Being merely a piano player and not a sound engineer, my only contribution to this was dreaming. Somebody else had to actually invent the electronic frequency filters and benders, and later, the digital-chip sampling, that would make this dream a reality.
At seventeen, I was in a rock-’n’-roll band (my fourth one already!) playing piano and organ, and singing. We couldn’t afford to bring a real piano around to gigs, and the organ I had was awful. At that time, the “cool” organ du jour every band had to have was a portable model made by Farfisa (Rick Huxley of The Dave Clark Five played one of these on the Ed Sullivan Show.)

I lusted after the Farfisa everytime I demoed it in my local music shop, but they cost about $1000, and back then that was like what $8000 is now. So I never got one. But the mock flute and trumpet stops on big theatre organs reminded me of my dream of a “keyboard orchestra”, and fed the notion that this would eventually be possible.

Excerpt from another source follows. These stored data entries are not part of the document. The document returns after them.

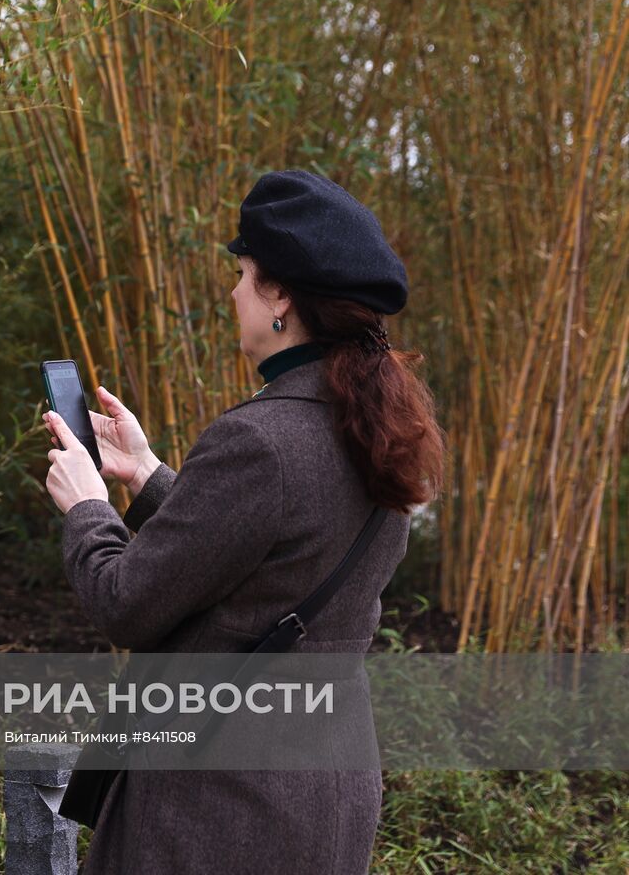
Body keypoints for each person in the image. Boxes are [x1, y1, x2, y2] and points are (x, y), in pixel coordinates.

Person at [41, 169, 447, 873]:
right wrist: (147, 475)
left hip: (219, 807)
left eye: (243, 273)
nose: (233, 292)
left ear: (281, 295)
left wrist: (88, 508)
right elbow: (278, 553)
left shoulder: (259, 440)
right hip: (325, 794)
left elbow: (127, 603)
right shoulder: (379, 429)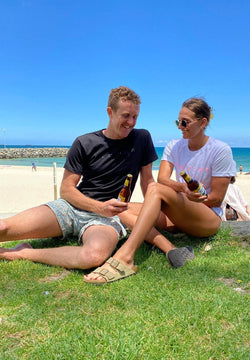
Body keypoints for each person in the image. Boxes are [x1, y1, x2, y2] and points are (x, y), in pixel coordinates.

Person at [0, 86, 160, 270]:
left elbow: (147, 181)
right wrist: (100, 207)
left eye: (135, 117)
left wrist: (153, 212)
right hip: (72, 207)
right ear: (110, 112)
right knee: (3, 227)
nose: (131, 122)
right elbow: (66, 190)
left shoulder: (142, 138)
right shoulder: (84, 142)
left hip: (106, 219)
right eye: (126, 116)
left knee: (92, 256)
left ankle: (22, 252)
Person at [84, 97, 236, 284]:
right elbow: (163, 178)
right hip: (180, 213)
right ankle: (170, 248)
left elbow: (216, 199)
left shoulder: (220, 150)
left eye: (184, 122)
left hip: (207, 218)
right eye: (177, 122)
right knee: (119, 208)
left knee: (155, 189)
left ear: (203, 122)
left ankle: (125, 257)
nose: (179, 126)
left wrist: (193, 197)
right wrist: (182, 189)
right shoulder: (175, 145)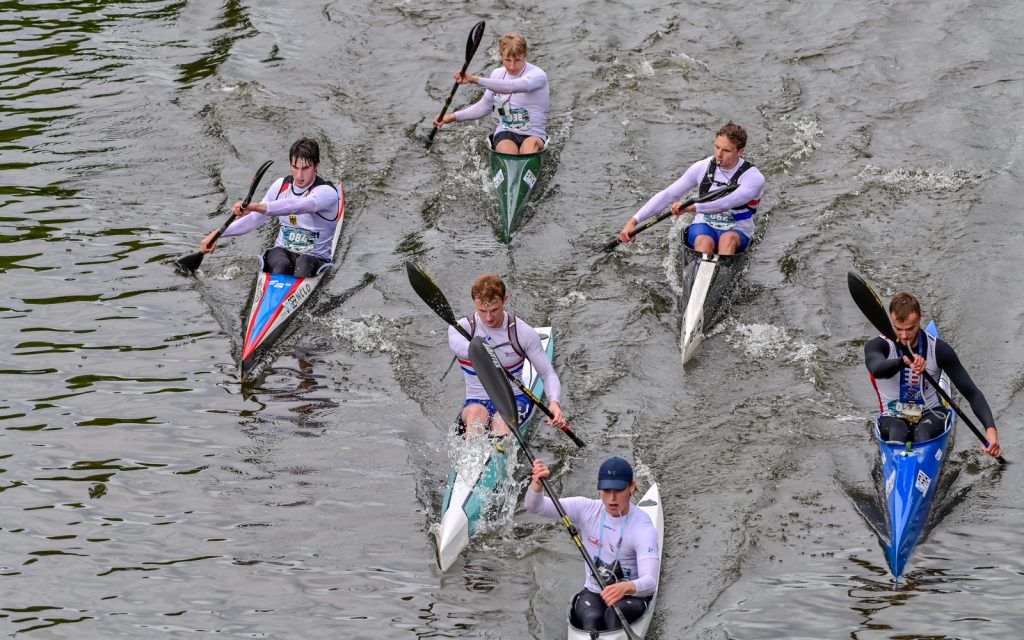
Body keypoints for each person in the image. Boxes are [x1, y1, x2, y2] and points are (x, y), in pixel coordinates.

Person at [525, 457, 660, 633]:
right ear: (599, 489)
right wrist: (537, 484)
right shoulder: (586, 509)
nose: (612, 498)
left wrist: (626, 587)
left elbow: (650, 582)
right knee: (591, 618)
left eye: (618, 490)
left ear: (632, 487)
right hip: (594, 592)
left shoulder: (642, 527)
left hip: (631, 597)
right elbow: (534, 507)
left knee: (613, 617)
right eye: (606, 490)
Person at [864, 292, 1002, 458]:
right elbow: (876, 369)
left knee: (923, 434)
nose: (905, 336)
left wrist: (991, 431)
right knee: (897, 432)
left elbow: (972, 394)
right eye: (898, 329)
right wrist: (903, 361)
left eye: (911, 328)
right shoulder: (878, 346)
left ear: (920, 318)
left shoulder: (938, 350)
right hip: (892, 416)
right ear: (891, 322)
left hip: (931, 413)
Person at [200, 138, 341, 278]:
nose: (299, 175)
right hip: (283, 251)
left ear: (316, 166)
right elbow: (254, 220)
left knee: (304, 263)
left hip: (314, 258)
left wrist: (254, 206)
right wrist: (218, 233)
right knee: (281, 266)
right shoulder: (280, 186)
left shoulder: (326, 193)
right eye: (295, 167)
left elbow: (295, 206)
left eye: (305, 168)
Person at [618, 121, 765, 255]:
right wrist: (633, 221)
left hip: (737, 231)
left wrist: (691, 208)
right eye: (717, 147)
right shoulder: (702, 167)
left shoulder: (753, 178)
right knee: (703, 242)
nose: (719, 154)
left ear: (740, 152)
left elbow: (726, 203)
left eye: (726, 150)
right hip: (704, 226)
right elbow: (668, 195)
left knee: (727, 240)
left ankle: (723, 269)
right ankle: (700, 272)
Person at [448, 273, 565, 438]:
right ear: (474, 303)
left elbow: (547, 373)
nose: (489, 317)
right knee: (475, 415)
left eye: (494, 310)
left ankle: (500, 445)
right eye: (482, 311)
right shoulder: (460, 329)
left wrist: (554, 403)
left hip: (514, 399)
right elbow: (465, 349)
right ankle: (473, 451)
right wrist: (485, 352)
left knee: (501, 423)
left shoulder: (522, 333)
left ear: (505, 300)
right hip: (476, 400)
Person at [432, 32, 549, 155]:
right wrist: (451, 117)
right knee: (506, 149)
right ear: (501, 56)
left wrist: (474, 79)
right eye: (507, 60)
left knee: (530, 145)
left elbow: (511, 87)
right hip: (506, 133)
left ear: (525, 55)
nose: (512, 66)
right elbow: (484, 107)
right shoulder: (497, 74)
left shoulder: (537, 75)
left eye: (517, 60)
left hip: (533, 135)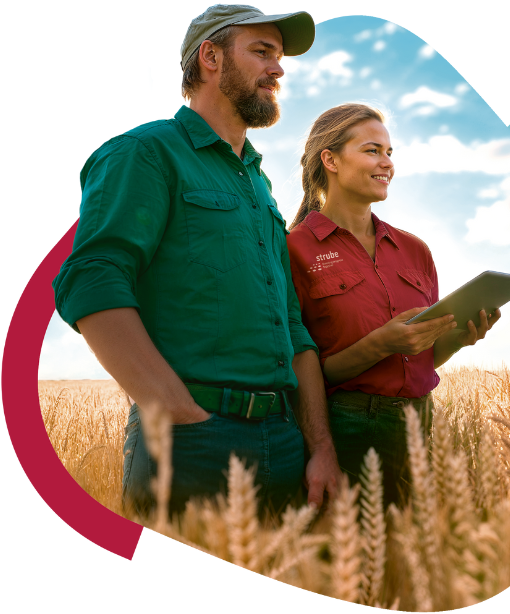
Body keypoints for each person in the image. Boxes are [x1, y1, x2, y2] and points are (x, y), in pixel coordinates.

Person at [52, 4, 342, 517]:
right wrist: (176, 412)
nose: (278, 68)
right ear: (210, 57)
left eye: (279, 57)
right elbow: (92, 279)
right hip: (195, 443)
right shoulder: (146, 153)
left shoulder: (259, 184)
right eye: (262, 52)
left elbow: (292, 326)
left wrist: (319, 445)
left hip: (284, 440)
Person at [287, 104, 500, 506]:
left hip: (419, 423)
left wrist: (458, 338)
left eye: (390, 152)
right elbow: (304, 365)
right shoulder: (294, 249)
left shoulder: (415, 250)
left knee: (406, 561)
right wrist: (381, 343)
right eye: (372, 151)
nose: (387, 163)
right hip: (346, 424)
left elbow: (418, 357)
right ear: (329, 160)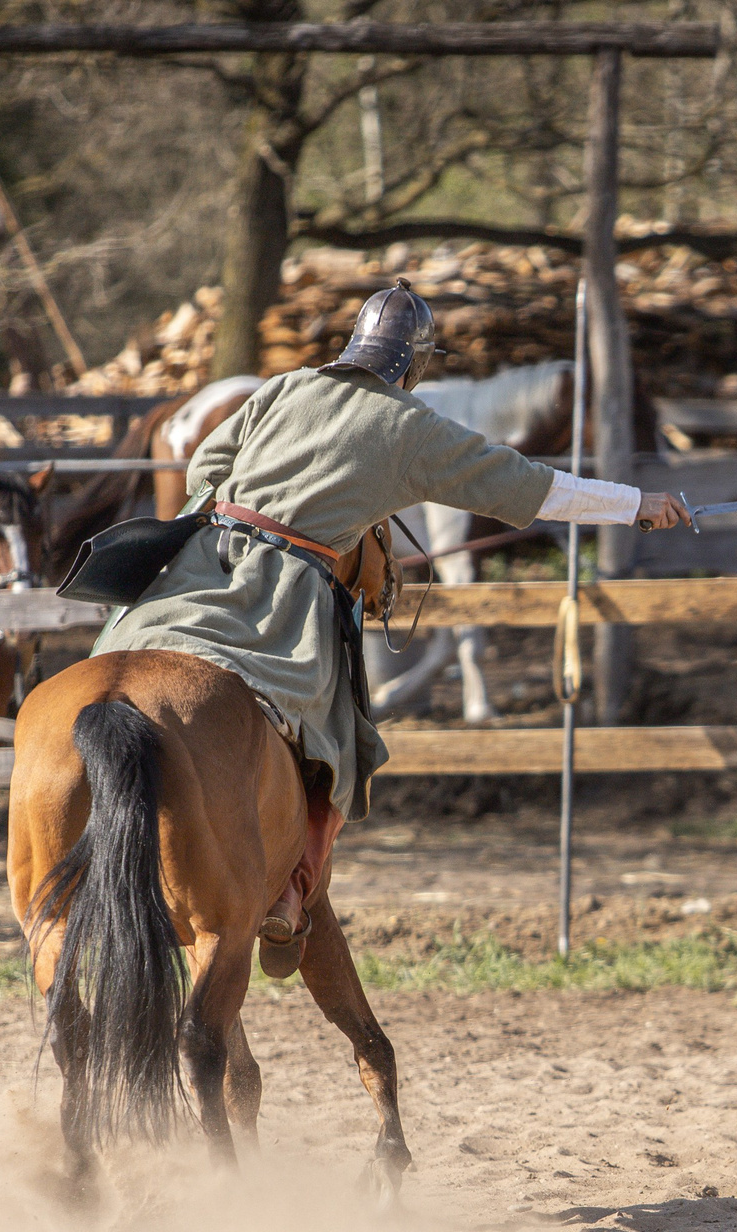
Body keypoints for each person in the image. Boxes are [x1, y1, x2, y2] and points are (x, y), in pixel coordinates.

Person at [90, 280, 692, 973]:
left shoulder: (286, 387)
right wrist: (636, 503)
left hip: (197, 570)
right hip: (279, 597)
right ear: (416, 364)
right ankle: (290, 890)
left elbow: (204, 466)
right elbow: (531, 487)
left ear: (353, 348)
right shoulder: (410, 424)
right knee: (338, 740)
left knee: (115, 661)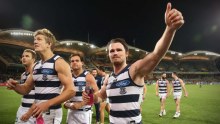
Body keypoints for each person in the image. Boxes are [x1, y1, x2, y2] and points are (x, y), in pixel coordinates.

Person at [83, 2, 184, 123]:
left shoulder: (133, 70)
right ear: (108, 55)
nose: (115, 52)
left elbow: (155, 55)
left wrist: (170, 29)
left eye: (119, 50)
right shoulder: (108, 79)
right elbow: (99, 97)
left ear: (126, 53)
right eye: (112, 51)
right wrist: (89, 97)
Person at [7, 28, 75, 124]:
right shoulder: (36, 65)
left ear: (49, 44)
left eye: (39, 39)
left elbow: (71, 91)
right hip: (37, 112)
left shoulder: (59, 62)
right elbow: (26, 89)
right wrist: (15, 86)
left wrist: (47, 104)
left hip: (51, 112)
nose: (35, 41)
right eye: (34, 39)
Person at [64, 53, 99, 124]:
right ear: (70, 63)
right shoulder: (68, 77)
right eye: (72, 61)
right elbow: (64, 96)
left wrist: (81, 104)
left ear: (82, 63)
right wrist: (67, 104)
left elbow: (96, 96)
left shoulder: (88, 77)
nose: (74, 62)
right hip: (71, 112)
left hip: (84, 113)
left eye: (77, 60)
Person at [15, 49, 37, 124]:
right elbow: (24, 92)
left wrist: (29, 112)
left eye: (27, 56)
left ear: (33, 59)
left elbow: (40, 96)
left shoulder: (37, 74)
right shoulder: (23, 75)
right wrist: (14, 86)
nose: (24, 58)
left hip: (33, 110)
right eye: (23, 56)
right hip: (22, 108)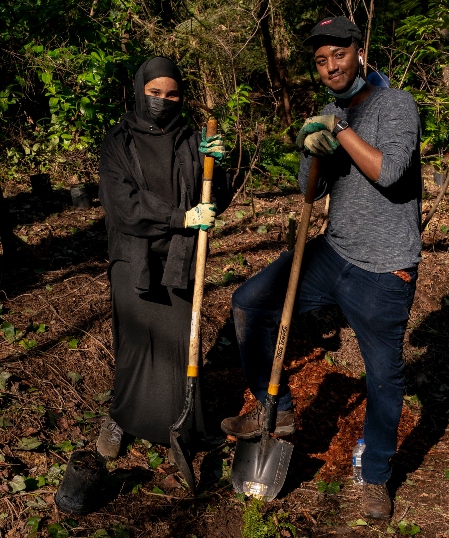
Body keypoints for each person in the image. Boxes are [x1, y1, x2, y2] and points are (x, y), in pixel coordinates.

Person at [221, 16, 422, 519]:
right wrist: (309, 153)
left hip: (384, 268)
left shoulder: (396, 104)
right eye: (320, 61)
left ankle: (376, 475)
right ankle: (278, 410)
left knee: (384, 377)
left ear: (359, 52)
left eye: (339, 55)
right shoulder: (328, 114)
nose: (330, 66)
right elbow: (310, 193)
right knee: (249, 303)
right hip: (332, 253)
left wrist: (341, 128)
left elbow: (390, 172)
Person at [97, 57, 229, 460]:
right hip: (133, 256)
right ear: (139, 92)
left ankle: (180, 427)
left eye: (172, 94)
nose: (162, 101)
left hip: (178, 257)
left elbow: (211, 201)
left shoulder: (191, 140)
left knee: (177, 346)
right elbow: (122, 206)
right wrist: (179, 217)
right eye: (154, 93)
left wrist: (216, 168)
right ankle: (121, 417)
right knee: (135, 345)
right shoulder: (117, 141)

A few years later, I was drafted into a financially-well-backed band which had already purchased several choice keyboards for their original player (who broke his hands in a drunken car accident.) There was a Fender Rhodes Electric Piano (a very cool sound of its own, but nothing like a real piano) and the marvelous Hammond B3 organ – the king of rock-’n’-roll organs. But the keyboard they had that made me think I was dreaming awake to find all my orchestral keyboard visions a reality was…the Mellotron. They had a Mellotron! Oh my God!